The ideal liquidity ratio is 3-6 months of monthly expenses. For example, if your monthly expenses are 3 million rupiah, then the total liquid assets you should have are around 9-18 million rupiah.

2. Debt Ratio

Debt ratio is a comparison between the debt you have and your income in a certain period of time.

Healthy finances usually have a debt ratio of no more than 30% of income. For example, if you have a mortgage and vehicle installment totaling Rp5,000,000 per month, while your monthly income is Rp15,000,000. Then your current debt ratio is 30%, which is the maximum.

Our advice, if it's 30% like the case above, don't take on more debt until you pay off one of the installments, or if your income has increased.

This debt ratio is very important to maintain your financial condition. If the debt ratio is more than 30%, then it is feared that later you will have difficulty paying your debt.

When the debt ratio is too large, it will also interfere with the budget for you and your family's needs, and even make you have difficulties in the future.

3. Saving Ratio

The saving ratio is the ratio between the amount of savings to total income. Usually in making financial planning, the ideal savings ratio is 10%-20% of total income.

For example, if you earn 10 million per month, then at least you have to save 1-2 million per month.

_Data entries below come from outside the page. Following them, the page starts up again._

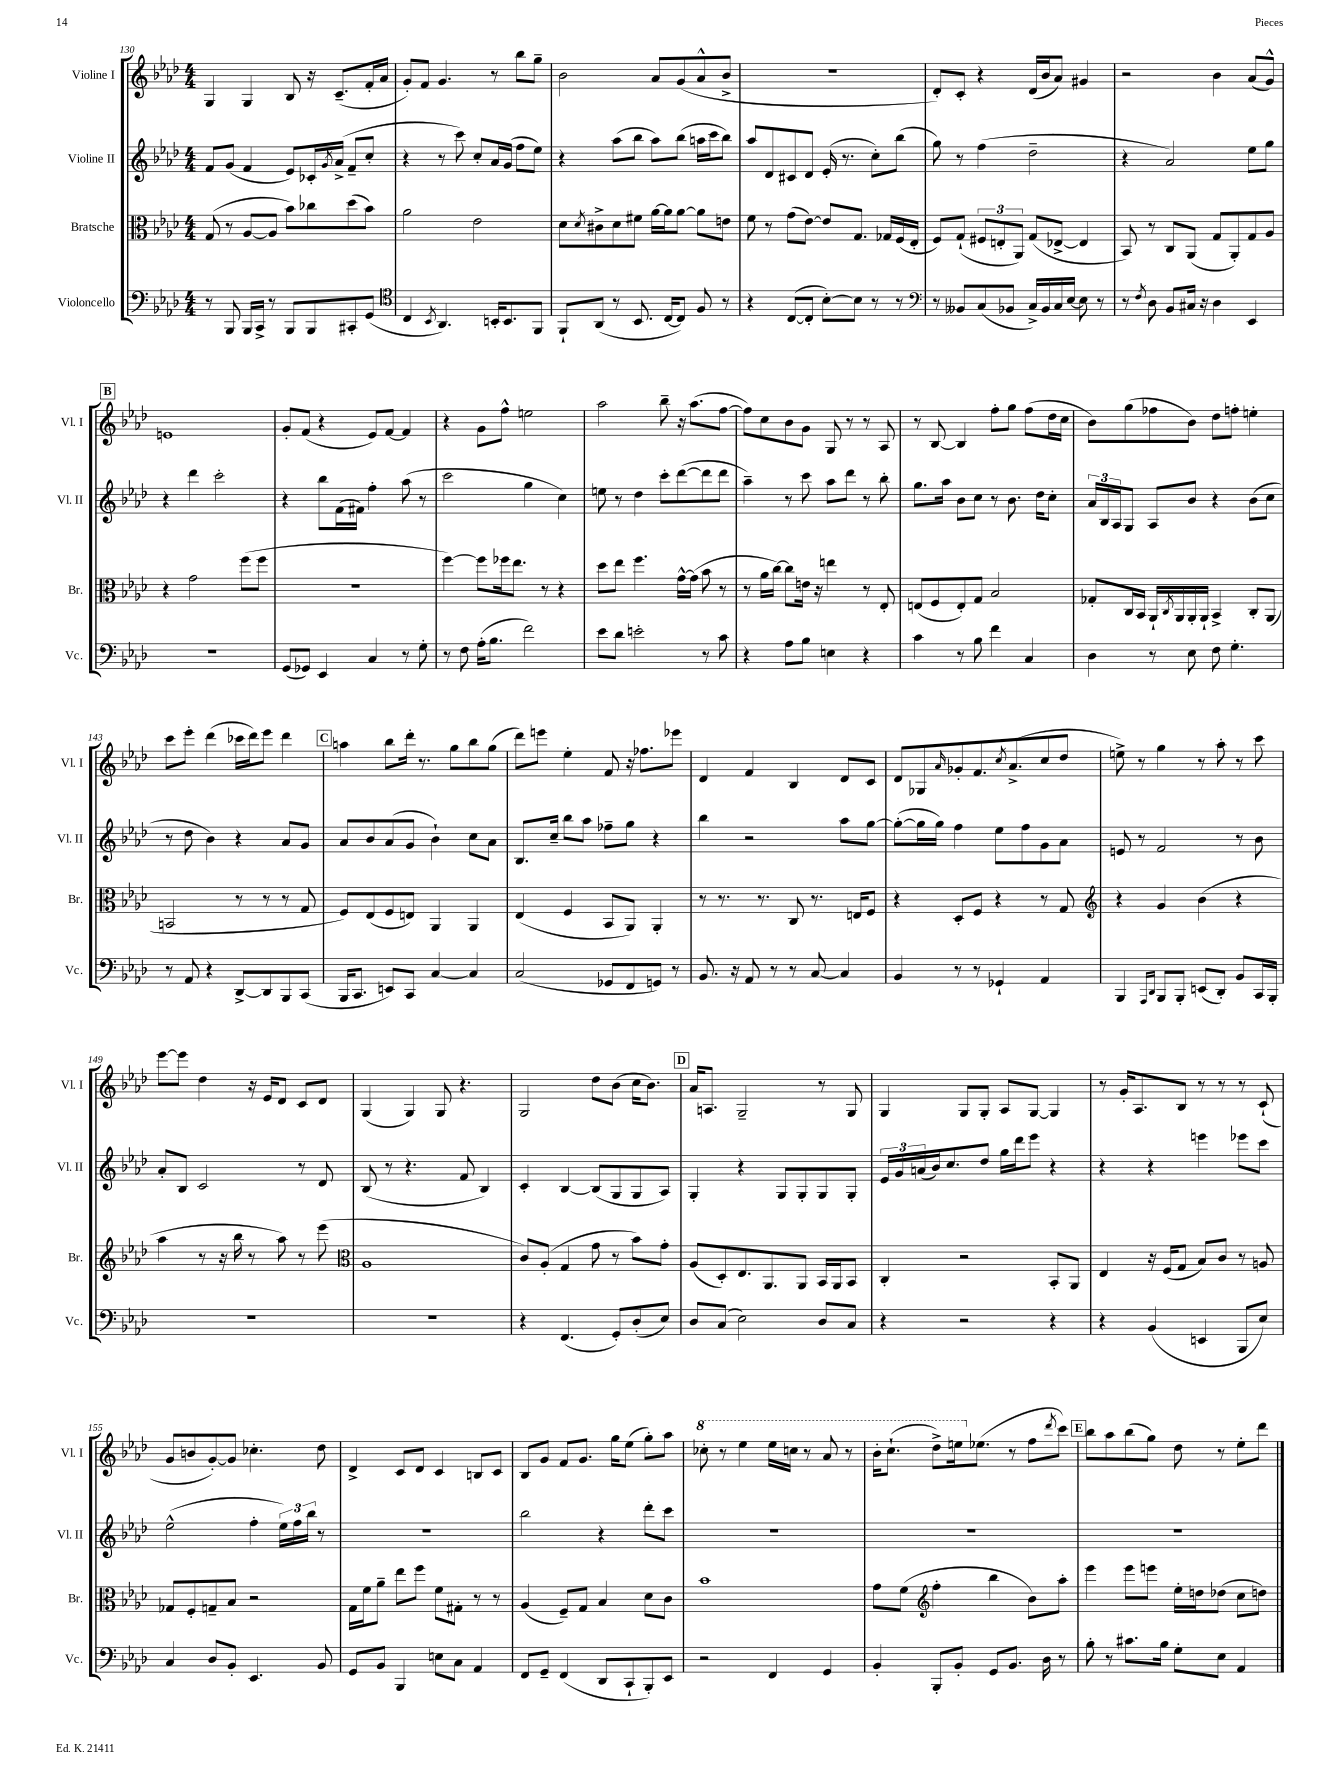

**kern	**kern	**kern	**kern
*part4	*part3	*part2	*part1
*staff4	*staff3	*staff2	*staff1
*I"Violoncello	*I"Bratsche	*I"Violine II	*I"Violine I
*I'Vc.	*I'Br.	*I'Vl. II	*I'Vl. I
*clefF4	*clefC3	*clefG2	*clefG2
*k[b-e-a-d-]	*k[b-e-a-d-]	*k[b-e-a-d-]	*k[b-e-a-d-]
*M4/4	*M4/4	*M4/4	*M4/4
=130	=130	=130	=130
8r	(8G/	8f/L	4G/
8BBB-/	8r	(8g/J	.
16BBB-/LL	[8A-/L	4f/	4G/
16CC^/JJ	.	.	.
8r	8A-/J]	.	.
8BBB-/L	8b-\L)	8e-/L)	8B-/
8BBB-/	8cc-X\	16c-X'/L	16r
.	.	8qg/	.
.	.	(16a-^/JJ	(8.c~/L
8CC#X'/	(8dd-\	8f~/L	.
(8GG/J	8b-\J)	8cc'/J	16f'/L
.	.	.	16a-/JJ
=131	=131	=131	=131
*clefC4	*	*	*
4C/	2a-\	4r	8g'/L)
.	.	.	8f/J
8qBB-/	.	.	.
4.AA-/)	.	8r	4.g/
.	.	8ccc\)	.
.	2e-\	8cc'/L	.
16BBn'/KL	.	16a-/L	8r
8.BB/	.	(16g/JJ	.
.	.	8ff\L	8bb-\L
8FF/J	.	8ee-\J)	8gg~\J
=132	=132	=132	=132
8FF`/L	8d-\L	4r	2b-\
.	8qd-/	.	.
(8AA-/J	8c#X^\	.	.
8r	8d-\	(8aa-\L	.
8.BB-/	8f#X\J	8bb-\J	.
.	[16a-\LL	8aa-\L)	8a-/L
[16C/KL	16a-\J]	.	.
8C/J])	[8a-\J	(8bb-\J	(8g/
8F/	8a-\L]	16aan\LL	8a-^^/
.	.	16ccc\J	.
8r	8en\J	8bb-\J)	8b-^/J
=133	=133	=133	=133
4r	8f\	8aa-/L	1r
.	8r	8d-/	.
([8C/L	(8g\L	8c#X/	.
8C'/J]	[8e-\J)	8d-/J	.
[8B-'\L)	8e-/L]	(16e-'/	.
.	.	8.r	.
8B-\J]	8.G/J	.	.
8r	.	8cc'\L)	.
.	16G-X/LL	.	.
8r	(16F/	(8bb-\J	.
.	16E-'/JJ	.	.
=134	=134	=134	=134
*clefF4	*	*	*
8r	8F/L)	8gg\)	8d-'/L)
8BB--X/L	(8G`/J	8r	8c'/J
(8C/	12F#X/L	(4ff\	4r
.	12En'/	.	.
8BB-X/J	.	.	.
.	12AA-/J)	.	.
16C^/LL)	(8G/L	2dd-~\	(16d-/LL
16BB-/	.	.	16b-/J
16C/	[8E-X^/J	.	8a-/J)
[16E-/JJ	.	.	.
8E-\]	4E-/]	.	4g#X/
8r	.	.	.
=135	=135	=135	=135
8r	8BB-/)	4r	2r
8qF/	.	.	.
8D-\	8r	.	.
8BB-/L	8C/L	2a-/)	.
16C#X/Jk	(8AA-/J	.	.
16r	.	.	.
4D-\	8G/L	.	4b-\
.	8AA-'/)	.	.
4EE-/	8G/	8ee-\L	(8a-/L
.	8A-/J	8gg\J	8g^^/J)
!!LO:LB:g=z
!!LO:REH:place=s1:t=B
=136	=136	=136	=136
1r	4r	4r	1en
.	2g\	4ddd-\	.
.	.	2ccc'\	.
.	(8ff\L	.	.
.	8ff\J	.	.
=137	=137	=137	=137
(8GG/L	1r	4r	8g'/L
8GG-X/J)	.	.	(8f/J
4EE-/	.	8bb-\L	4r
.	.	(16f\L	.
.	.	16f#X\JJ)	.
4C/	.	4ff'\	8e-/L)
.	.	.	[8f/J
8r	.	(8aa-\	4f/]
8G'\	.	8r	.
=138	=138	=138	=138
8r	[4ff\)	2ccc\	4r
8F\	.	.	.
(16A-'\KL	8ff\L]	.	8g\L
8.B-\J	.	.	.
.	16ff-X\k	.	8ff^^\J
.	8.ee-\J	.	.
2f\)	.	4gg\	2een\
.	8r	.	.
.	4r	4cc\)	.
=139	=139	=139	=139
8e-\L	8dd-\L	8een\	2aa-\
8d-\J	8ee-\J	8r	.
2en'\	4.ff\	4dd-\	.
.	.	8ccc'\L	8bb-~\
.	[16g^^\LL	([8ddd-\	16r
.	(16g\JJ]	.	(8.aa-\L
8r	8b-\	8ddd-\]	.
8c\	8r	8ddd-\J	[8ff\J
=140	=140	=140	=140
4r	8r	4aa-~\)	8ff\L])
.	16a-\LL	.	8cc\
.	[16cc\JJ)	.	.
8A-\L	8cc\L]	8r	8b-\
8B-\J	16en\Jk	8ccc\	8g\J
.	16r	.	.
4En\	4een\	8aa-\L	8G/
.	.	8ddd-\J	8r
4r	8r	8r	8r
.	8E-'/	8bb-'\	8A-/
=141	=141	=141	=141
4c\	(8En/L	8.gg\L	8r
.	8F/	.	[8B-/
.	.	16aa-\Jk	.
8r	8E'/)	8b-\L	4B-/]
8B-\	8G/J	8cc\J	.
4f\	2B-/	8r	8ff'\L
.	.	8.b-\	8gg\J
4C/	.	.	(8ff\L
.	.	16dd-\KL	.
.	.	8cc'\J	16dd-\L
.	.	.	16cc\JJ
=142	=142	=142	=142
4D-\	8G-X'/L	24a-/LL	8b-\L)
.	.	24B-/	.
.	.	24A-/J	.
.	16C/L	8G/J	(8gg\
.	16BB-/JJ	.	.
8r	16AA-`/LL	8A-/L	8ff-X\
.	8qC/	.	.
.	16AA-/	.	.
8E-\	16AA-'/	8b-/J	8b-\J)
.	16AA-`/JJ	.	.
8F\	4BB-^/	4r	8dd-\L
4.G'\	.	.	8ffn'\J
.	8C'/L	(8b-\L	4een'\
.	(8AA-/J	8cc\J	.
!!LO:LB:g=z
=143	=143	=143	=143
8r	2BBn/	8r	8ccc\L
8AA-/	.	8dd-\	8eee-'\J
4r	.	4b-\)	(4ddd-\
[8DD-^/L	8r	4r	16ccc-X\LL
.	.	.	16ddd-\J)
8DD-/]	8r	.	8eee-\J
8BBB-/	8r	8a-/L	4ddd-\
(8CC/J	8G/	8g/J	.
!!LO:REH:place=s1:t=C
=144	=144	=144	=144
16BBB-/KL	8F/L)	8a-/L	4aan\
8.CC/J	.	.	.
.	(8E-/	8b-/	.
8EEn/L)	8F/	(8a-/	8bb-\L
8CC/J	8En/J)	8g/J	16ddd-'\Jk
.	.	.	8.r
[4C/	4AA-/	4b-`\)	.
.	.	.	8gg\L
4C/]	4AA-/	8cc\L	8bb-\
.	.	8a-\J	(8gg\J
=145	=145	=145	=145
(2C/	(4E-/	8.B-/L	8ddd-\L)
.	.	.	8eeen\J
.	.	16cc~/Jk	.
.	4F/	8bb-\L	4ee-'\
.	.	8aa-\J	.
8GG-X/L	8BB-/L	8ff-X~\L	8f/
8FF/	8AA-/J)	8gg\J	16r
.	.	.	8.ff-X\L
8GGn/J)	4AA-'/	4r	.
8r	.	.	8eee-X\J
=146	=146	=146	=146
8.BB-/	8r	4bb-\	4d-/
.	8.r	.	.
16r	.	.	.
8AA-/	.	2r	4f/
.	8.r	.	.
8r	.	.	.
8r	8C/	.	4B-/
[8C/	8.r	.	.
4C/]	.	8aa-\L	8d-/L
.	16En/KL	.	.
.	8F/J	[8gg\J	8c/J
=147	=147	=147	=147
4BB-/	4r	(8gg'\L_	8d-/L
.	.	16gg\L]	8G-X/
.	.	16gg\JJ)	.
.	.	.	16qqa-/
8r	8D-'/L	4ff\	8g-X'/
8r	8F/J	.	8.f/
4GG-X`/	4r	8ee-\L	.
.	.	.	8qcc/
.	.	.	(8.a-^/
.	.	8ff\	.
4AA-/	8r	8g\	8cc/
.	8G/	8a-\J	8dd-/J
=148	=148	=148	=148
*	*clefG2	*	*
4BBB-/	4r	8en/	8een^\)
.	.	8r	8r
16qqAAA-/LL	.	.	.
16qqDD-/JJ	.	.	.
8BBB-/L	4g/	2f/	4gg\
8BBB-'/J	.	.	.
(8EEn/L	(4b-\	.	8r
8DD-'/J)	.	.	8aa-'\
8BB-/L	4r	8r	8r
16CC/L	.	8b-\	8ccc\
16BBB-'/JJ	.	.	.
!!LO:LB:g=z
=149	=149	=149	=149
1r	4aa-\	8a-'/L	[8eee-\L
.	.	8B-/J	8eee-\J]
.	8r	2c/	4dd-\
.	16r	.	.
.	16bb-\	.	.
.	8r	.	16r
.	.	.	16e-/KL
.	8aa-\)	.	8d-/J
.	8r	8r	8c/L
.	(8eee-\	8d-/	8d-/J
=150	=150	=150	=150
*	*clefC3	*	*
1r	1A-	(8B-/	(4G/
.	.	8r	.
.	.	4.r	4G/)
.	.	.	8G/
.	.	8f/	4.r
.	.	4B-/)	.
=151	=151	=151	=151
4r	8c/L)	4c'/	2G/
.	(8A-'/J	.	.
(4.FF/	4G/	[4B-/	.
.	8g\	(8B-/L]	8dd-\L
8GG'/L)	8r	8G/	(8b-\J
(8D-'/	8b-\L)	8G/	16cc\KL
.	.	.	8.b-\J)
8E-/J)	8g'\J	8A-/J)	.
!!LO:REH:place=s1:t=D
=152	=152	=152	=152
8D-/L	(8A-/L	4G'/	16a-/KL
.	.	.	8.An/J
(8C/J	8D-'/)	.	.
2E-\)	8.E-/	4r	2G~/
.	8.AA-/	.	.
.	.	8G/L	.
.	8AA-/J	8G'/	.
8D-/L	16BB-/LL	8G/	8r
.	16AA-/J	.	.
8C/J	8BB-/J	8G'/J	8G/
=153	=153	=153	=153
4r	4C'/	24e-/LL	4G/
.	.	24g/	.
.	.	(24an/	.
.	.	16b-/J)	.
.	.	8.cc/	.
2r	2r	.	8G/L
.	.	8dd-/J	8G'/J
.	.	16gg\LL	8A-/L
.	.	16ddd-\J	.
.	.	8eee-\J	[8G/J
4r	8BB-'/L	4r	4G/]
.	8AA-/J	.	.
=154	=154	=154	=154
4r	4E-/	4r	8r
.	.	.	16g'/KL
.	.	.	8.A-/
(4BB-/	16r	4r	.
.	(16F/KL	.	.
.	8G/J	.	8B-/J
4EEn/	8B-/L)	4eeen\	8r
.	8c/J	.	8r
8BBB-/L	8r	8eee-X\L	8r
8E-/J)	8An/	8ccc\J	(8c`/
!!LO:LB:g=z
=155	=155	=155	=155
4C/	8G-X/L	(2ee-^^\	8g/L
.	8F'/	.	8bn/
8D-/L	8Gn~/	.	[8g'/)
8BB-'/J	8B-/J	.	8g/J]
4.EE-/	2r	4ff'\	4.cc-X'\
.	.	24ee-\LL)	.
.	.	24ff\	.
.	.	24bb-\JJ	.
8BB-/	.	8r	8dd-\
=156	=156	=156	=156
8GG/L	16G\LL	1r	4d-^/
.	16f\J	.	.
8BB-/J	8a-~\J	.	.
4BBB-/	8ee-\L	.	8c/L
.	8ff\J	.	8d-/J
8En\L	8f\L	.	4c/
8C\J	8G#X'\J	.	.
4AA-/	8r	.	8Bn/L
.	8r	.	8c/J
=157	=157	=157	=157
8FF/L	(4A-/	2bb-\	8B-/L
8GG~/J	.	.	8g/J
(4FF/	8F~/L)	.	8f/L
.	8G/J	.	8.g/J
8DD-/L	4B-/	4r	.
.	.	.	16gg\KL
8CC`/	.	.	(8ee-\J
8BBB-'/)	8d-\L	8ddd-'\L	8gg'\L)
8EE-/J	8c\J	8ccc\J	8aa-\J
=158	=158	=158	=158
*	*	*	*8va
2r	1b-	1r	8ccc-X'\
.	.	.	8r
.	.	.	4eee-\
4FF/	.	.	16eee-\LL
.	.	.	16cccn\JJ
.	.	.	8r
4GG/	.	.	8aa-/
.	.	.	8r
=159	=159	=159	=159
4BB-'/	8g\L	1r	16bb-'\KL
.	.	.	(8.ccc`\J
.	(8f\J	.	.
*	*clefG2	*	*
8BBB-'/L	4ff'\	.	8ddd-^\L)
8BB-'/J	.	.	16eeen\k
*	*	*	*X8va
.	.	.	(8.ee-X\J
8GG/L	4bb-\	.	.
8.BB-/J	.	.	8r
.	8b-\L)	.	8ff\L
16D-\	.	.	.
.	.	.	8qddd-/
8r	8aa-'\J	.	8ccc\J)
!!LO:REH:place=s1:t=E
=160	=160	=160	=160
8B-'\	4eee-\	1r	8bb-\L
8r	.	.	8aa-\
8.c#X\L	8eee-\L	.	(8bb-\
.	8eeen\J	.	8gg\J)
16B-\Jk	.	.	.
8G'\L	16ee-'\LL	.	8dd-\
.	16ddn\J	.	.
8E-\J	(8dd-X\J	.	8r
4AA-/	8cc\L	.	8ee-'\L
.	8ddn\J)	.	8ddd-\J
==	==	==	==
*-	*-	*-	*-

Try to save at the beginning of the month, when you first get a salary. So, please save before spending the money on your daily needs.

4. Investment Ratio

The investment ratio is measured by comparing the amount of money invested with the total income.

The higher the investment ratio, the better your financial health. Although actually, this investment ratio is a little difficult to achieve for beginners because usually investments are made after all needs have been met.

In investing itself, you need more knowledge in risk management, choosing investment instruments, determining the amount of investment, and others. Don't let yourself forget about other basic needs just because of investing.

So those are the four financial ratios that you can use in checking your financial condition. Try checking now, is your financial condition healthy or having trouble?